Мы вместе ползаем, собирая разлетевшиеся бумаги.

— У меня сегодня тоже в некотором смысле первый день — говорит она. — Я только что вернулась из декретного отпуска после рождения третьего ребенка. Невероятно, но факт. — Она, кажется, впервые поднимает на меня глаза, потом тихо говорит: — Не обижайтесь, но вы совсем не похожи на сотрудников «Олдем».

Как она это определила?

— Знаю. Но это долгая история.

— О?! — Она забирает у меня последние бумаги. — Ну, удачи! — Женщина скрывается за вращающейся дверью.

Возможно, люди здесь не такие уж плохие.

Блондинка, похожая на газель, быстро оглядывает меня с ног до головы и чуть не фыркает от смеха прямо мне в лицо, проходя мимо.

Надо быть готовой к самому худшему. Эти девушки могут оказаться монстрами.

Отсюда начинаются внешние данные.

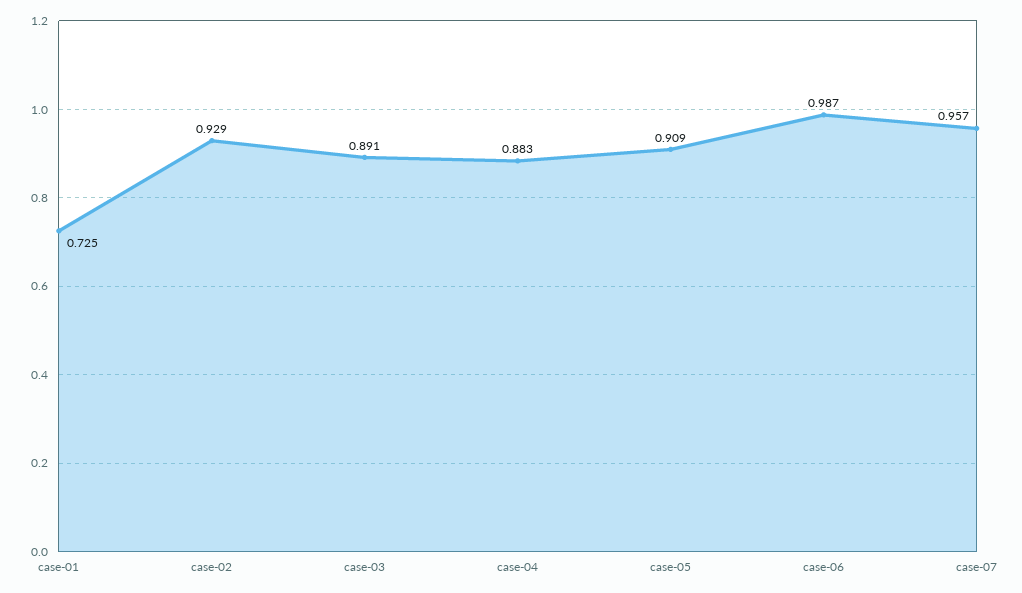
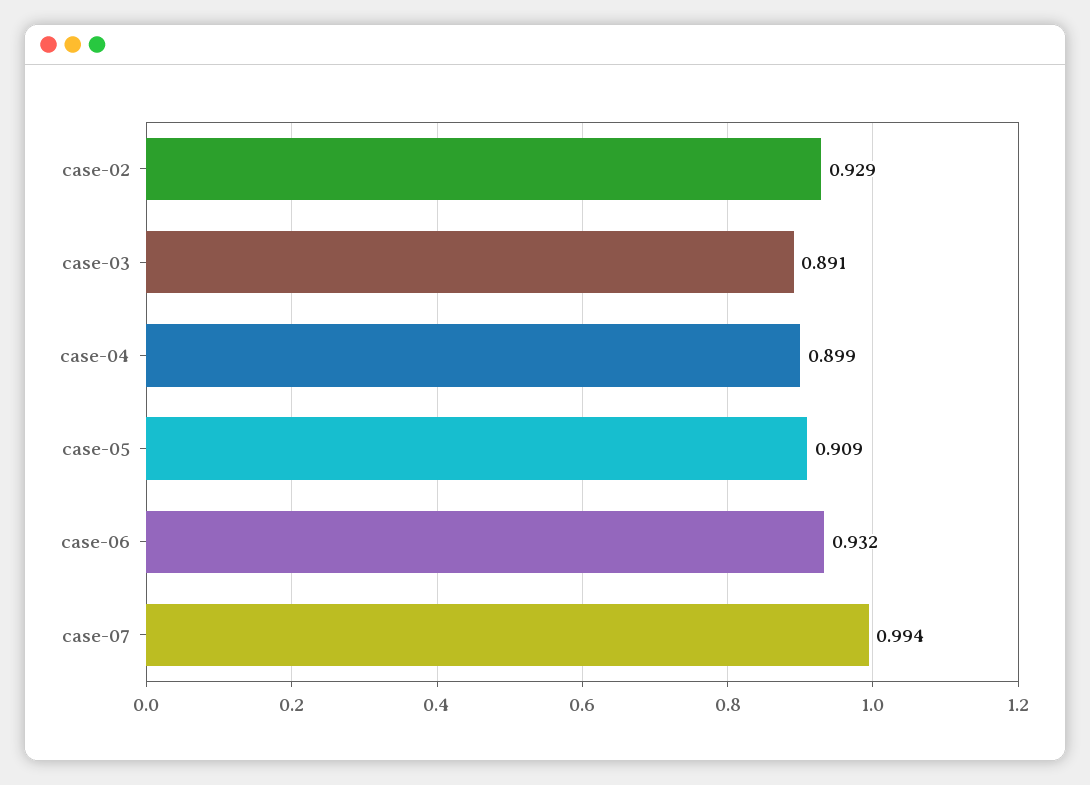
  {
-   "case-01": 0.725,
    "case-02": 0.929,
    "case-03": 0.891,
-   "case-04": 0.883,
+   "case-04": 0.899,
    "case-05": 0.909,
-   "case-06": 0.987,
+   "case-06": 0.932,
-   "case-07": 0.957
+   "case-07": 0.994
  }

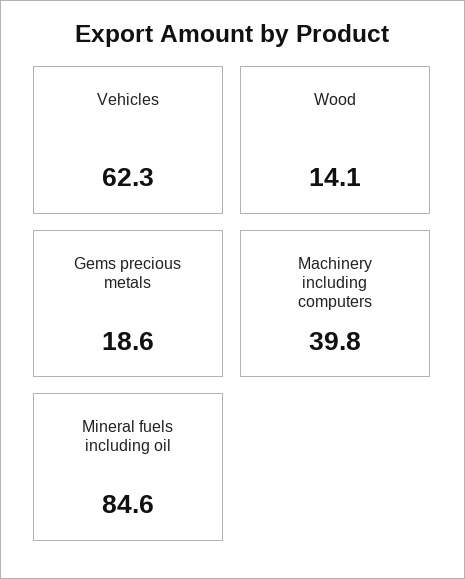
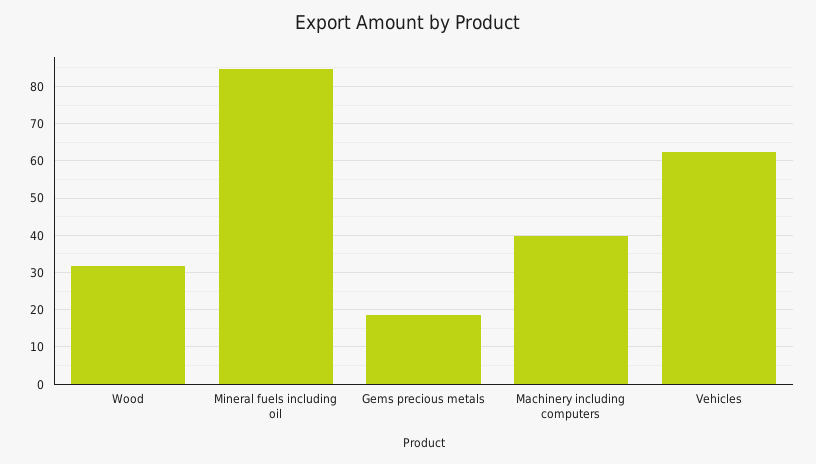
  {
    "Vehicles": 62.3,
-   "Wood": 14.1,
+   "Wood": 32,
    "Gems precious metals": 18.6,
    "Machinery including computers": 39.8,
    "Mineral fuels including oil": 84.6
  }

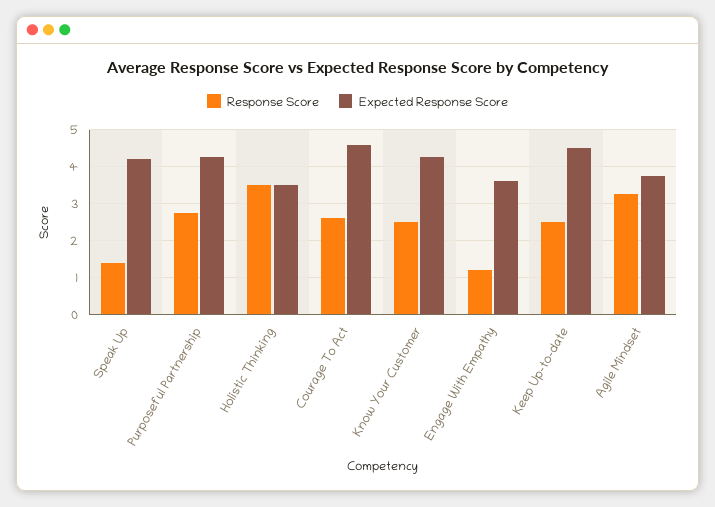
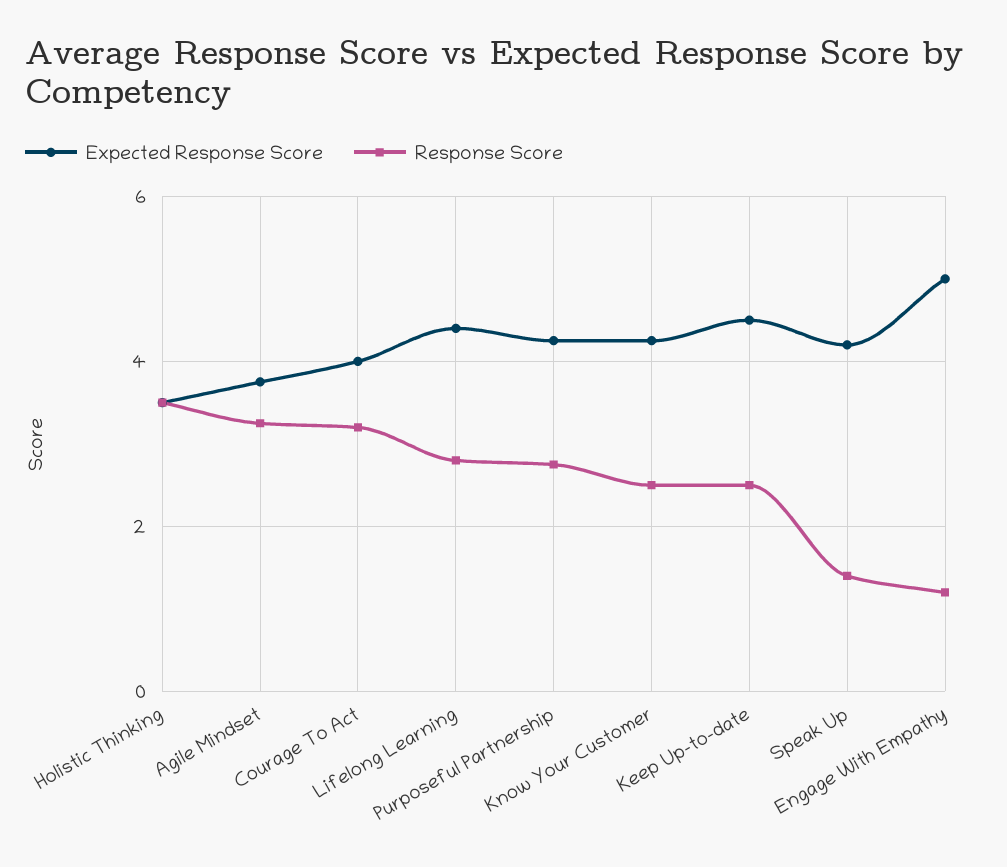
  {
    "Response Score": {
      "Speak Up": 1.4,
      "Purposeful Partnership": 2.8,
      "Holistic Thinking": 3.6,
-     "Courage To Act": 2.6,
+     "Courage To Act": 3.2,
      "Know Your Customer": 2.6,
      "Engage With Empathy": 1.2,
      "Keep Up-to-date": 2.6,
-     "Agile Mindset": 3.2
+     "Agile Mindset": 3.2,
+     "Lifelong Learning": 2.8
    },
    "Expected Response Score": {
      "Speak Up": 4.2,
      "Purposeful Partnership": 4.2,
      "Holistic Thinking": 3.6,
-     "Courage To Act": 4.6,
+     "Courage To Act": 4,
      "Know Your Customer": 4.2,
-     "Engage With Empathy": 3.6,
+     "Engage With Empathy": 5,
      "Keep Up-to-date": 4.6,
-     "Agile Mindset": 3.8
+     "Agile Mindset": 3.8,
+     "Lifelong Learning": 4.4
    }
  }

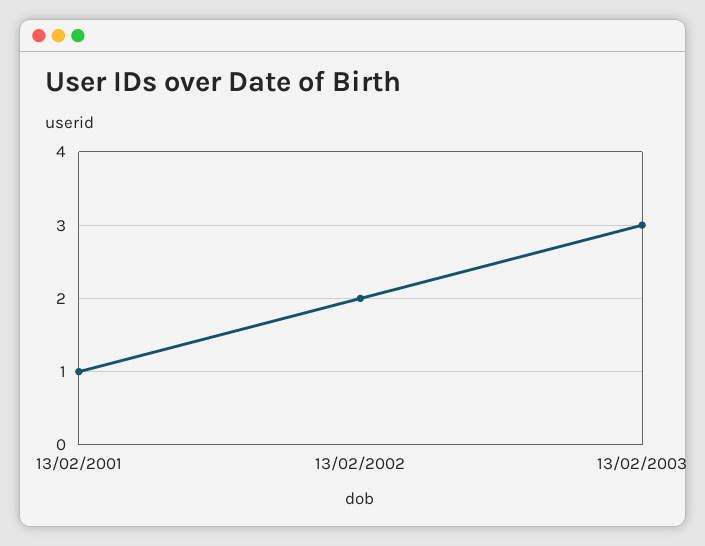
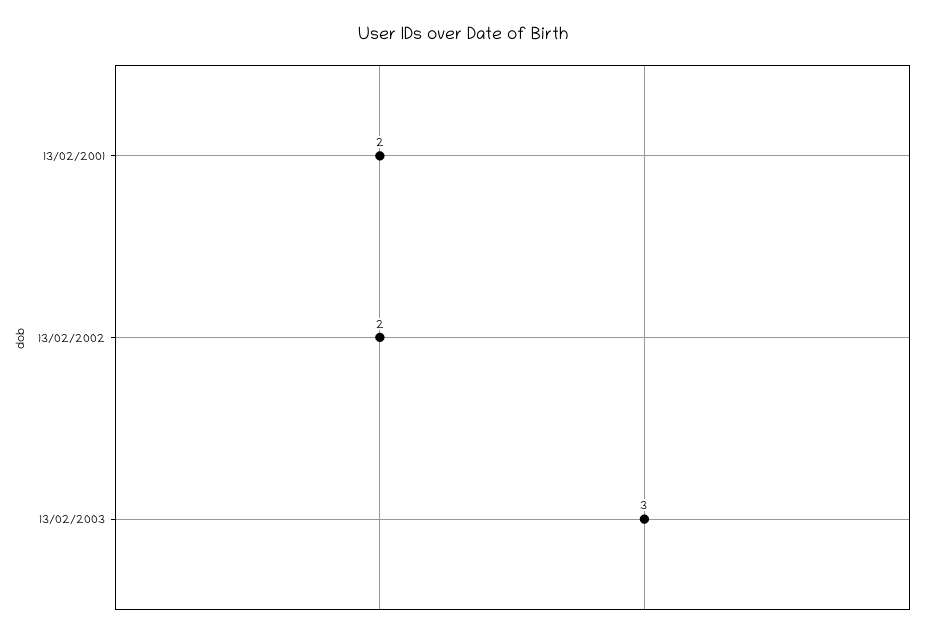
  {
-   "13/02/2001": 1,
+   "13/02/2001": 2,
    "13/02/2002": 2,
    "13/02/2003": 3
  }

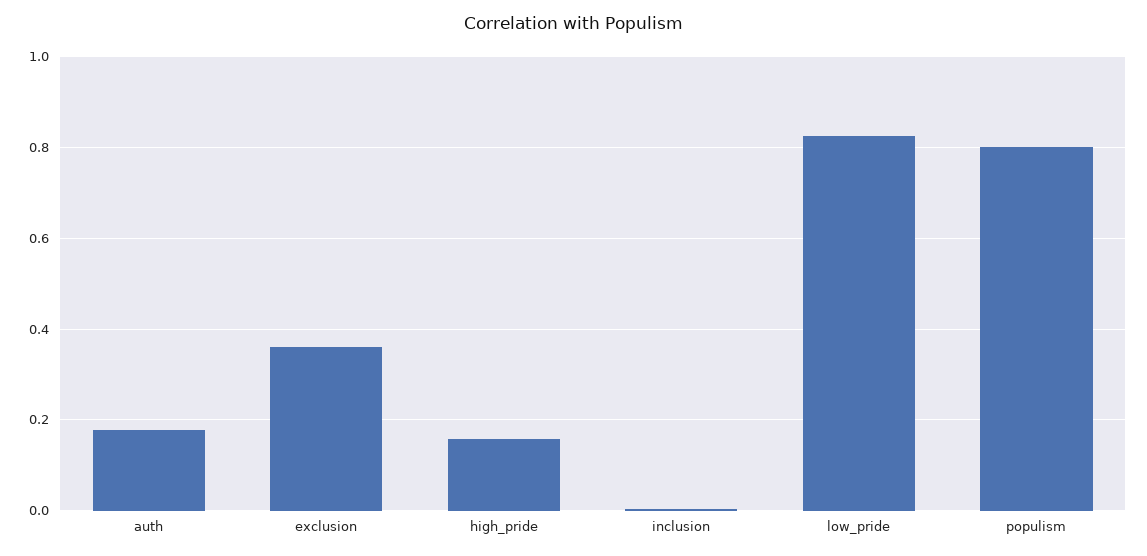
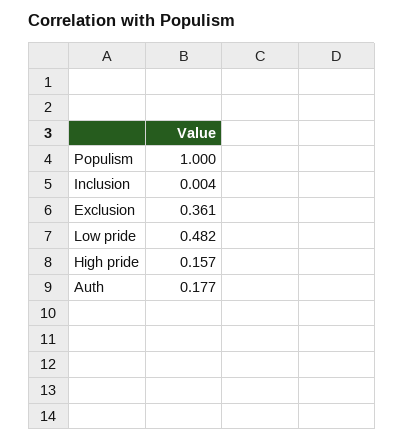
  {
    "auth": 0.177,
    "exclusion": 0.361,
    "high_pride": 0.157,
    "inclusion": 0.004,
-   "low_pride": 0.82,
+   "low_pride": 0.482,
-   "populism": 0.8
+   "populism": 1
  }

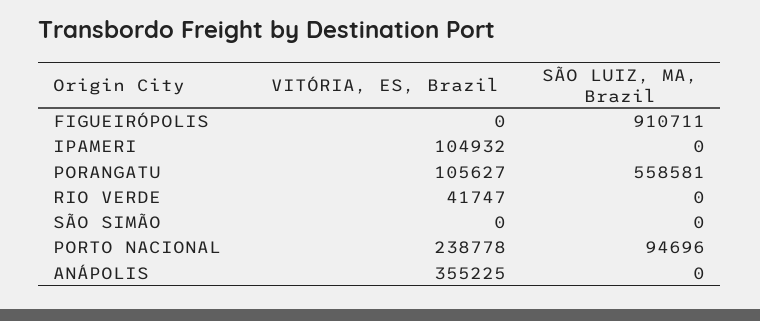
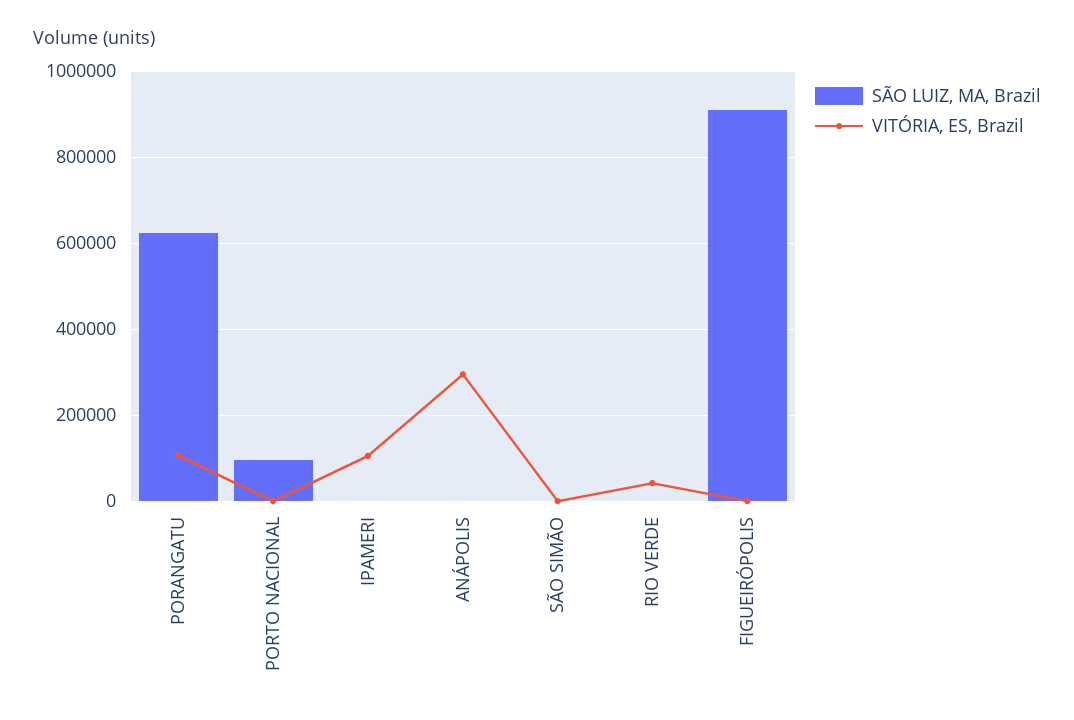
  {
    "VITÓRIA, ES, Brazil": {
      "FIGUEIRÓPOLIS": 0,
      "IPAMERI": 104932,
      "PORANGATU": 105627,
      "RIO VERDE": 41747,
      "SÃO SIMÃO": 0,
-     "PORTO NACIONAL": 238778,
+     "PORTO NACIONAL": 0,
-     "ANÁPOLIS": 355225
+     "ANÁPOLIS": 300000
    },
    "SÃO LUIZ, MA, Brazil": {
      "FIGUEIRÓPOLIS": 910711,
      "IPAMERI": 0,
-     "PORANGATU": 558581,
+     "PORANGATU": 620000,
      "RIO VERDE": 0,
      "SÃO SIMÃO": 0,
      "PORTO NACIONAL": 94696,
      "ANÁPOLIS": 0
    }
  }

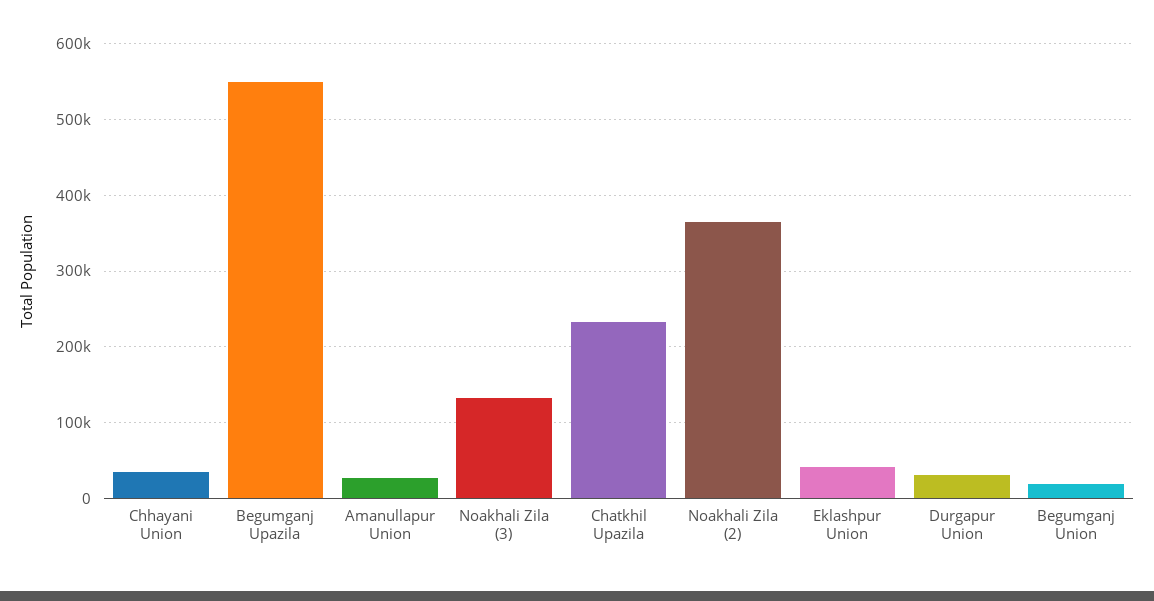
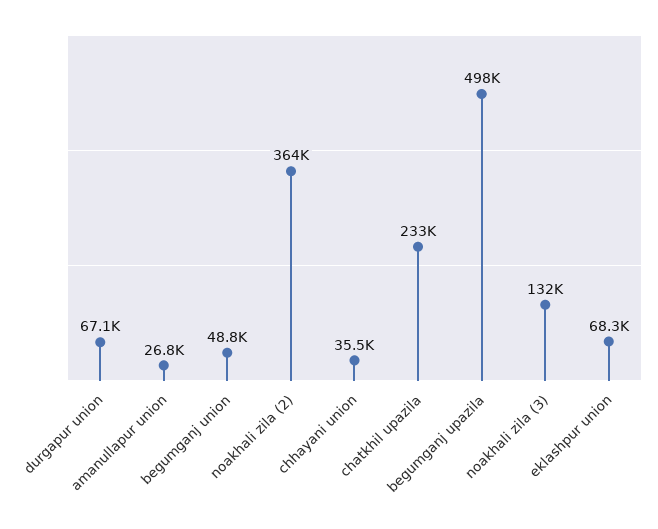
  {
    "Chhayani Union": 35500,
-   "Begumganj Upazila": 550000,
+   "Begumganj Upazila": 498000,
    "Amanullapur Union": 26800,
    "Noakhali Zila (3)": 132000,
    "Chatkhil Upazila": 233000,
    "Noakhali Zila (2)": 364000,
-   "Eklashpur Union": 40000,
+   "Eklashpur Union": 68300,
-   "Durgapur Union": 30000,
+   "Durgapur Union": 67100,
-   "Begumganj Union": 20000
+   "Begumganj Union": 48800
  }

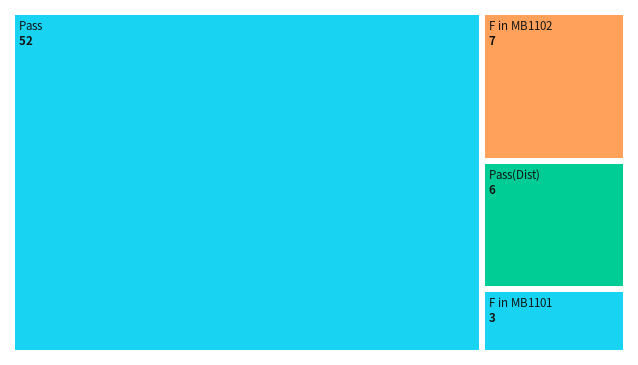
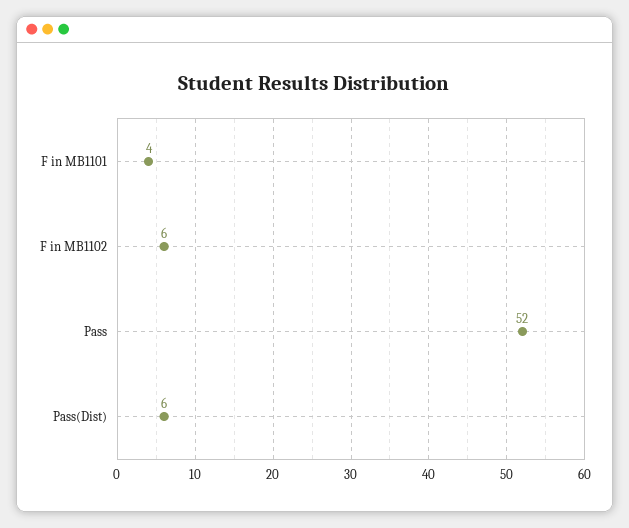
  {
    "Pass": 52,
-   "F in MB1102": 7,
+   "F in MB1102": 6,
    "Pass(Dist)": 6,
-   "F in MB1101": 3
+   "F in MB1101": 4
  }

Я топчусь снаружи еще несколько минут, пока река из блондинок не превращается в ручеек — они не очень-то спешат на работу, но я догадываюсь, что 10.30 — это крайний срок. Наконец вступаю в «чрево зверя». Холл — сверкающее обсидиановое пространство — наполнен жужжанием и суетой. Здесь расположены газетный киоск, кафе, а множество элегантных белозубых людей стоят группами и общаются. На возвышении в центре толпа охранников наблюдает за входом и двумя лифтами, обозначенными «1-25» и «26-50». Те, кто здесь работает, уверенно проходят через турникеты, касаясь пластиковыми картами сенсорных датчиков. Я боюсь встретить среди всей этой публики знакомых, меня обуял просто панический страх, хотя непонятно, с какой стати.